The bjobs -u all command lists all jobs in the queue. The bjobs command with no options shows only jobs owned by the user, as follows:
% bjobs –u all JOBID USER STAT QUEUE FROM_HOST EXEC_HOST JOB_NAME SUBMIT_TIME 9985 username RUN normal login02 6*tra014 *_training Feb 19 0:07 9986 username RUN normal login02 6*tra002 *_training Feb 19 0:07 9987 username RUN normal login02 6*tra004 *_training Feb 19 0:07 9994 username RUN normal login02 4*inf033 *inference Feb 19 0:08 9995 username RUN normal login02 4*inf019 *inference Feb 19 0:08 9996 username RUN normal login02 4*inf034 *inference Feb 19 0:08 9997 username RUN normal login02 4*inf048 *inference Feb 19 0:08 % bjobs JOBID USER STAT QUEUE FROM_HOST EXEC_HOST JOB_NAME SUBMIT_TIME 9985 username RUN normal login02 6*tra014 *_training Feb 19 0:07
Notice that the output contains the Job ID for each job. This ID can be used with the bkill, bjobs, and bstop commands.
To delete a job, use the command "bkill".

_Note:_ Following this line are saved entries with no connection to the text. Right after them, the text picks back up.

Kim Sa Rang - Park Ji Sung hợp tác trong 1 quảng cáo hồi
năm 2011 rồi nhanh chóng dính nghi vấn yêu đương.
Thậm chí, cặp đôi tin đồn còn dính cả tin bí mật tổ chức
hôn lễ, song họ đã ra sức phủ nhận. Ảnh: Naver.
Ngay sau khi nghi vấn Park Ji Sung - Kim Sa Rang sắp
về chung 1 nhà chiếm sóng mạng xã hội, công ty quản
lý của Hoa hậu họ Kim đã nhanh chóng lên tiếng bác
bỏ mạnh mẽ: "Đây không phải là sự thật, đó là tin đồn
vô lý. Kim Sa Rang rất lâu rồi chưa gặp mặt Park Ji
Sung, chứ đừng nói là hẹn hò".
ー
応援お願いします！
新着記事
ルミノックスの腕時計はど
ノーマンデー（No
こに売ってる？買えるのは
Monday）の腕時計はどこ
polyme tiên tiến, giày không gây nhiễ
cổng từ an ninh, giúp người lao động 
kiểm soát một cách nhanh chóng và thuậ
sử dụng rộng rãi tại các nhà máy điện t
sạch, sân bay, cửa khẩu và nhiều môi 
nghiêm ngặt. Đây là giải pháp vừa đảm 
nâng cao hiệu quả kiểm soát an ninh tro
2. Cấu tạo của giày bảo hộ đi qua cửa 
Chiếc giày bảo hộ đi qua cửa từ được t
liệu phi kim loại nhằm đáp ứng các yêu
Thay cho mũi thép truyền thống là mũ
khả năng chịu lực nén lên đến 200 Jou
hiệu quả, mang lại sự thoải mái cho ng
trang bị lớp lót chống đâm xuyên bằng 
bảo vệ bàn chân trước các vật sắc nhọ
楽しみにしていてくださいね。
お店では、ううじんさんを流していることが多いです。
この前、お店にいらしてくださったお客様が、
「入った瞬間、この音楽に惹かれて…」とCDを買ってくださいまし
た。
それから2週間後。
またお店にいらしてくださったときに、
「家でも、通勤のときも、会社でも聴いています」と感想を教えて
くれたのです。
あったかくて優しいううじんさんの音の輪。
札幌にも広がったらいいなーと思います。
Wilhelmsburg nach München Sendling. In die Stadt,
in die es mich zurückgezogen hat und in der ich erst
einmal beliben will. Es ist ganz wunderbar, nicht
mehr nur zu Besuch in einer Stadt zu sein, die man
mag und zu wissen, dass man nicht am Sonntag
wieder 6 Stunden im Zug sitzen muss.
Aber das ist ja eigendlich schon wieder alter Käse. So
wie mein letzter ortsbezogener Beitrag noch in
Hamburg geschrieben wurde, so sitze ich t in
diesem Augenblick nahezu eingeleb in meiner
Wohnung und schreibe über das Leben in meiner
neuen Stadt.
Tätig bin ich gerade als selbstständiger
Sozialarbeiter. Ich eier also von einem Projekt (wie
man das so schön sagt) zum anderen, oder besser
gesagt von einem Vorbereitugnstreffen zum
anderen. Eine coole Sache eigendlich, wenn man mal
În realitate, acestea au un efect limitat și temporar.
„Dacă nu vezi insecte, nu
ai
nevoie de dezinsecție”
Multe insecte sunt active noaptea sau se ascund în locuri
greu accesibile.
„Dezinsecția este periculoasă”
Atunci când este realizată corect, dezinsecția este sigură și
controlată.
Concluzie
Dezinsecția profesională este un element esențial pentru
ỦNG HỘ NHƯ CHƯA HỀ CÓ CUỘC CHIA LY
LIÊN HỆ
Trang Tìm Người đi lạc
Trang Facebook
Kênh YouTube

To delete all of your jobs, use "bkill -u username".
To get full information on your job(s) use "bjobs –l [JOB#]".
To view a partially completed output file, use the "bpeek JOB#" command.
11. Archiving Your Work
When your job is finished, you should archive any important data to prevent automatic deletion by the purge scripts.
Copy one or more files to the archive system
archive put file1
Copy one or more files from the archive system
archive get my_data/file1
For more information on archiving your files, see the Archive Guide.

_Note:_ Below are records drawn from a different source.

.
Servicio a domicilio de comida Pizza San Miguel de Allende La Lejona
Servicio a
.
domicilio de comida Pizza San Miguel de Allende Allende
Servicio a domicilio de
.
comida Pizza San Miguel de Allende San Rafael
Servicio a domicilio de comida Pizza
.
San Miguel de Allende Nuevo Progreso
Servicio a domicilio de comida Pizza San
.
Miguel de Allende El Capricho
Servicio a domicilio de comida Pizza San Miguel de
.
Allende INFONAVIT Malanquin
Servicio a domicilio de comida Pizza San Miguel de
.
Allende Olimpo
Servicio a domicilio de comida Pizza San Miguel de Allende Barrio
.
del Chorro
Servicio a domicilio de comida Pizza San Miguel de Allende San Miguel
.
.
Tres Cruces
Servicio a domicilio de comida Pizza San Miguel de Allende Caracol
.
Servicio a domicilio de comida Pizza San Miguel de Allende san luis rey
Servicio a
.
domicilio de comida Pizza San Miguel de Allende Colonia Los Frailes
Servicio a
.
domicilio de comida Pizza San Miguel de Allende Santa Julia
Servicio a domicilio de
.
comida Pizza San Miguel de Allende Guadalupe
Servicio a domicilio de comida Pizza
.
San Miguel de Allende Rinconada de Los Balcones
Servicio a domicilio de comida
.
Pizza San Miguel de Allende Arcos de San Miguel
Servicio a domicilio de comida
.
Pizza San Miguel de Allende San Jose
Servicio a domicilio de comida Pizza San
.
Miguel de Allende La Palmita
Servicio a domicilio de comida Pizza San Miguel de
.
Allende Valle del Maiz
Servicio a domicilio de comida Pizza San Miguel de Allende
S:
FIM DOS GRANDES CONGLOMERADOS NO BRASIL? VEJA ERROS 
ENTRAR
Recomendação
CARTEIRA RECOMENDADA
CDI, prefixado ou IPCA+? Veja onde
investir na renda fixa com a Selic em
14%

Software modules are a very convenient way to set needed environment variables and include necessary directories in your path so that commands for particular applications can be found. SCOUT uses "modules" to initialize your environment with system commands and libraries, compiler suites, environment variables, and batch system commands.
A number of modules are loaded automatically as soon as you log in. To see the modules that are currently loaded, run "module list". To see the entire list of available modules, run "module avail". You can modify the configuration of your environment by loading and unloading modules. For complete information on how to do this, see the Modules User Guide.
13. Available Software
A list of software on SCOUT is available on the software page.